EXERCISE INSTRUCTIONS ▸
1. In the change log, which version of spaCy did release 1.3.0 upgrade to?
2. For each statement, answer yes or no according to the change log, and quote the words from it that decide the answer. (a) Release 1.2.0 removed the resource library regular_expression_escape:dollar configuration. (b) Release 1.0.1 is dated 2022-05-04. (c) Release 1.1.0 added a module for lexical overlap.

TEXT FOR ANALYSIS ▸

Change Log

All notable changes to this project will be documented in this file.

The format is based on Keep a Changelog and this project adheres to Semantic Versioning.

Unreleased

1.3.0 - 2022-08-06

Added

Token indexing mappings accounting for (named entity) multi-word tokens.
IOB (iob_, iob) features.
Re-loadable components and component initializers.

Changed

Upgraded to spaCy 3.2
Add spaCy tokens to spaCy feature tokens.
Bug fixes in combining and overlapping sentences.
Switched to shallow copy of document in overlapping sentence doc methods.

1.2.0 - 2022-06-16

Removed

Remove resource library regular_expression_escape:dollar configuration. Use zensols.util conf_esc:dollar as a replacement.

1.1.2 - 2022-06-14

Changed

Dependency bump.

1.1.1 - 2022-05-15

Changed

Dependency bump.

1.1.0 - 2022-05-04

Changed

Fix resource leaks and other bugs.
Persist original text along with FeatureDocument rather than reconstruct it from sentence and/or token text.

Added

An lexical overlapping utility module (overlap).
A token normalizer that merges tokens in to spans (JoinTokenMapper).
Regular expression matching for entity and merge components (similar to JoinTokenMapper).
Add back TokenAnnotatedFeatureSentence for down stream packages.
Add token decorator to spacy parser to allow for add/modify features on creation separate from parser class hierarchy.

1.0.1 - 2022-01-25

Added

Sentences and tokens accessible by index.

Changed

More robust regular expression for token splitting.
Mapping combiner is persistable with spaCy tokens and handles split named entities.

1.0.0 - 2021-10-22

First major development release.

Added

A FeatureDocumentCombiner that merges features from different document parsers.

DATASET CONTENT ▸

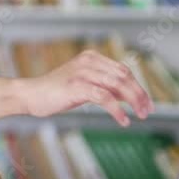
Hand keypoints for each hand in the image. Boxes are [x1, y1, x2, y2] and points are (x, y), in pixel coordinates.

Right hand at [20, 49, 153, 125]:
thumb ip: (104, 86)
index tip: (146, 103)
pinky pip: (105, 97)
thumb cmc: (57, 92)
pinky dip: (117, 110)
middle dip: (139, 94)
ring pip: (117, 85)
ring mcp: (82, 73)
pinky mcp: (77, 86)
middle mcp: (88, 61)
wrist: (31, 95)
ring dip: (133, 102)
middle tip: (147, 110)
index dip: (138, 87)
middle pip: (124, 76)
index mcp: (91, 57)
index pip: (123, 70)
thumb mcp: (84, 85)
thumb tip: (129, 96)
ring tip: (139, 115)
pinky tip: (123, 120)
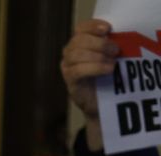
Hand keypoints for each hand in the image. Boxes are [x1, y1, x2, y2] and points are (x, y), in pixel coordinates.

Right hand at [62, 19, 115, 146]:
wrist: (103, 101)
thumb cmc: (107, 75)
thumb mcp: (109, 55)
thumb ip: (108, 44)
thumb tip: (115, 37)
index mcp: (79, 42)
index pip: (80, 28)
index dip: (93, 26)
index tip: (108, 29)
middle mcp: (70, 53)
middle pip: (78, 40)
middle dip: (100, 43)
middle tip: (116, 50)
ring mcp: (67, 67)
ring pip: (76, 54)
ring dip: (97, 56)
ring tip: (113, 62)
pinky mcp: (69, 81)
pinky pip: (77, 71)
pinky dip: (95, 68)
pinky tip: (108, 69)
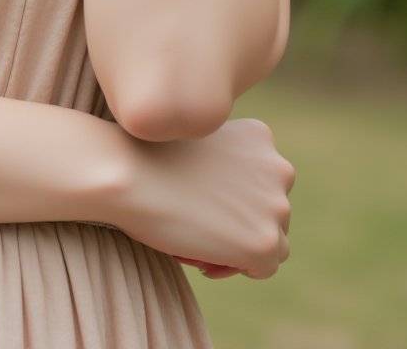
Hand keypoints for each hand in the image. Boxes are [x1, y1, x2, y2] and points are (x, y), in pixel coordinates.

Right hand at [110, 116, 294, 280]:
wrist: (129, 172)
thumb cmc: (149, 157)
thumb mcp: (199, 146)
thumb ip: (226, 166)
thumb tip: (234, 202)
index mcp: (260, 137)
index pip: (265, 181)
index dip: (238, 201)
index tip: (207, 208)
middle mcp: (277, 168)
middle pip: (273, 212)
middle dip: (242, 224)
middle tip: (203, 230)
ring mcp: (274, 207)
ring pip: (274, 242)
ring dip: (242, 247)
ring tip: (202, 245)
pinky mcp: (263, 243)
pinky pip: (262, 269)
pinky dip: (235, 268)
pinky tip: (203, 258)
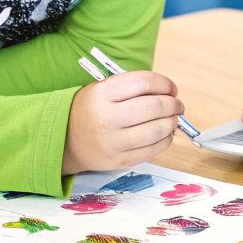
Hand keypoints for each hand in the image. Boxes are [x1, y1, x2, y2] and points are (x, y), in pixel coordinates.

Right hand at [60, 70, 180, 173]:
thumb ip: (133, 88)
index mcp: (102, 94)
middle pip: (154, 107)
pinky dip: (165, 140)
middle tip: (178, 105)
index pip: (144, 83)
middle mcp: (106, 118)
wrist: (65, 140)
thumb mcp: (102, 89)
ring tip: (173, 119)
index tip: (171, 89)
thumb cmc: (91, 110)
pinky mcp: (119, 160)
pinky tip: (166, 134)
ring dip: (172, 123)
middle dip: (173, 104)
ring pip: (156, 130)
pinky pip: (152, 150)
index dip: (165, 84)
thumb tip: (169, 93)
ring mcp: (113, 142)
...
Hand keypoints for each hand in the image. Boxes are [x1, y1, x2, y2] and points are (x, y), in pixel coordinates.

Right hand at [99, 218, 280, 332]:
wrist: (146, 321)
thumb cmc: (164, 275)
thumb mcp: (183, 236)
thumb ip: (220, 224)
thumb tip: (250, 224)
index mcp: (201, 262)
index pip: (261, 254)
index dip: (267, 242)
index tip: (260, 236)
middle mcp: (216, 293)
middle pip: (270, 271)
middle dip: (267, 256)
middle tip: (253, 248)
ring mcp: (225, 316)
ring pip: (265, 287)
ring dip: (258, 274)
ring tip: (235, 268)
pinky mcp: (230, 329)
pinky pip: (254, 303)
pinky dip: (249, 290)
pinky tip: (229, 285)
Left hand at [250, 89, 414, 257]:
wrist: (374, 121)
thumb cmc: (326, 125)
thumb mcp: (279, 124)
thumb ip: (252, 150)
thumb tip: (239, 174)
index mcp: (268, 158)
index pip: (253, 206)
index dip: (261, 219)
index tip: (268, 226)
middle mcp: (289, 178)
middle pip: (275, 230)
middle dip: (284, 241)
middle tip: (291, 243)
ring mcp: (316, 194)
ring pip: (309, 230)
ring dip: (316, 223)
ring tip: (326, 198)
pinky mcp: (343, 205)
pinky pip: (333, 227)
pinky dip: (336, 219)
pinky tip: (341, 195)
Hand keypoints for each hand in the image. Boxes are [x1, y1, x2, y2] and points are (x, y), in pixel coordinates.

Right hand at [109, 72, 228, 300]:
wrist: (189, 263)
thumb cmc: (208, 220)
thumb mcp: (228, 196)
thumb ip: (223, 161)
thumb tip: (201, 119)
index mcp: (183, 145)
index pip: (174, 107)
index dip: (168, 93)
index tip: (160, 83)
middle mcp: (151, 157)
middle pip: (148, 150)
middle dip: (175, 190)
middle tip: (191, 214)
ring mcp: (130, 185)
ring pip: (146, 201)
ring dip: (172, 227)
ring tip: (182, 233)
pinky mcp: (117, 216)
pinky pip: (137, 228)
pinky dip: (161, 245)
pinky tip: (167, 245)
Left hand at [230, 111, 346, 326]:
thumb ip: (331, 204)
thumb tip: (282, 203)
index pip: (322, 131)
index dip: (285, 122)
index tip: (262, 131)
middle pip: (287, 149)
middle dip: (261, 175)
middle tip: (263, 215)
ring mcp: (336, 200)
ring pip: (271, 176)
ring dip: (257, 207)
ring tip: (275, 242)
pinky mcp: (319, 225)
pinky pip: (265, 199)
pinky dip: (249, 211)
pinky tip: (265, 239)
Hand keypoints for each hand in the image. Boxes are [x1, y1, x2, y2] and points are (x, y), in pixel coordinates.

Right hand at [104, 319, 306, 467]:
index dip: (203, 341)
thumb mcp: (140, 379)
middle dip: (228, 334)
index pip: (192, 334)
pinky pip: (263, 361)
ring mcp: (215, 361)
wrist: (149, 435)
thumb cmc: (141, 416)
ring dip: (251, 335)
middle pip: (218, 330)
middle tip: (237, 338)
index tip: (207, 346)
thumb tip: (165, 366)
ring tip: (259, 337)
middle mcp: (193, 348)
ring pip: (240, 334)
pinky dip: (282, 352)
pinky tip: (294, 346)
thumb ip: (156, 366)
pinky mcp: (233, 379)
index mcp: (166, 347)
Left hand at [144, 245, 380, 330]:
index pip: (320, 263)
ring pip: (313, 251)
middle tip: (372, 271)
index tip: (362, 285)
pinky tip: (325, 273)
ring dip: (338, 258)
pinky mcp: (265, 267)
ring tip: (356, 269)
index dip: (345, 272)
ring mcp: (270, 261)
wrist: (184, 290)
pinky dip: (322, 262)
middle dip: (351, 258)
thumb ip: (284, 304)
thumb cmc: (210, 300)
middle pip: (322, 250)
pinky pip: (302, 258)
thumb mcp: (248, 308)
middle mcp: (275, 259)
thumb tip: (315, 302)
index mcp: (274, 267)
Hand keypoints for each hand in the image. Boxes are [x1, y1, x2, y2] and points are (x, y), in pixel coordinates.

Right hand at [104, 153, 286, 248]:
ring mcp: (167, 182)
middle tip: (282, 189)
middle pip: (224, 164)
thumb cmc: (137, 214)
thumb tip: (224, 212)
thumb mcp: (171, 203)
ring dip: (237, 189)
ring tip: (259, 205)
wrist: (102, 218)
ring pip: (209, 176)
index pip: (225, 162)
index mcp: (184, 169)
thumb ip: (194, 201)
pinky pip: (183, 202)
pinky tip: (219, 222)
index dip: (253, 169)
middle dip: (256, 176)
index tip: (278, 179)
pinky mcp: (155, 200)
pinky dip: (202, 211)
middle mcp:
...
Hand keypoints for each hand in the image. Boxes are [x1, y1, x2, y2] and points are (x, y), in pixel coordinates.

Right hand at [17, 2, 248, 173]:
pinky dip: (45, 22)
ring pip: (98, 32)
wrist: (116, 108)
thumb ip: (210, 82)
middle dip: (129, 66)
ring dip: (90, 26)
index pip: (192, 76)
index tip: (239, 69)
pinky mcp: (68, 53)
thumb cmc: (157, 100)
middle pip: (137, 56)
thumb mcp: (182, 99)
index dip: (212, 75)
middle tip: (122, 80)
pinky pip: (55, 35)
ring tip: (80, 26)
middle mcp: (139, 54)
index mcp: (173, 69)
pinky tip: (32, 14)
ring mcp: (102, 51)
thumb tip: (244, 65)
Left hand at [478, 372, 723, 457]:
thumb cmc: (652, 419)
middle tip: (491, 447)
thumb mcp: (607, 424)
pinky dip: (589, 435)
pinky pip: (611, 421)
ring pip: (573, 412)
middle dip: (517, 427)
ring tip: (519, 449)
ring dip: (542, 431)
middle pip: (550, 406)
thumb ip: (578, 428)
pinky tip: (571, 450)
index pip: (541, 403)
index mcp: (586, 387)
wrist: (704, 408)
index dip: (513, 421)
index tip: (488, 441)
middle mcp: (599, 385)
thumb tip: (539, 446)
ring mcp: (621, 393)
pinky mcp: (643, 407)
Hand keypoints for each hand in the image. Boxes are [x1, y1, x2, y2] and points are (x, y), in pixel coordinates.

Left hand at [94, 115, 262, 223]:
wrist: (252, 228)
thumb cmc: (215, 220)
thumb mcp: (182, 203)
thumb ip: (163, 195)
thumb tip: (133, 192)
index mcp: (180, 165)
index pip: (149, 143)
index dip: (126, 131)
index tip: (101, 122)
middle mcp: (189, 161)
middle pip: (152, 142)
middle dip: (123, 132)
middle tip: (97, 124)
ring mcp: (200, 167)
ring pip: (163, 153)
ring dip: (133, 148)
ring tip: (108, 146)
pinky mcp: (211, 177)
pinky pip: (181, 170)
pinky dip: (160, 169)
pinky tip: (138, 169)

WRITTEN ANSWERS ▸
1. spaCy 3.2

2.
(a) Yes: "Remove resource library regular_expression_escape:dollar configuration."
(b) No: "1.0.1 - 2022-01-25"
(c) Yes: "An lexical overlapping utility module (overlap)."